#### To-do item:
Filter the records below and copy every line containing the word "from".

*** The data ***

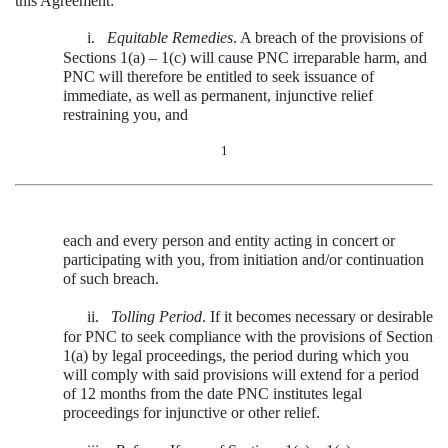
this Agreement:
i.
Equitable Remedies
. A breach of the provisions of
Sections 1(a) – 1(c) will cause PNC irreparable harm, and
PNC will therefore be entitled to seek issuance of
immediate, as well as permanent, injunctive relief
restraining you, and
1
each and every person and entity acting in concert or
participating with you, from initiation and/or continuation
of such breach.
ii.
Tolling Period
. If it becomes necessary or desirable
for PNC to seek compliance with the provisions of Section
1(a) by legal proceedings, the period during which you
will comply with said provisions will extend for a period
of 12 months from the date PNC institutes legal
proceedings for injunctive or other relief.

*** End of The data ***

#### Solution to this task:
participating with you, from initiation and/or continuation
of 12 months from the date PNC institutes legal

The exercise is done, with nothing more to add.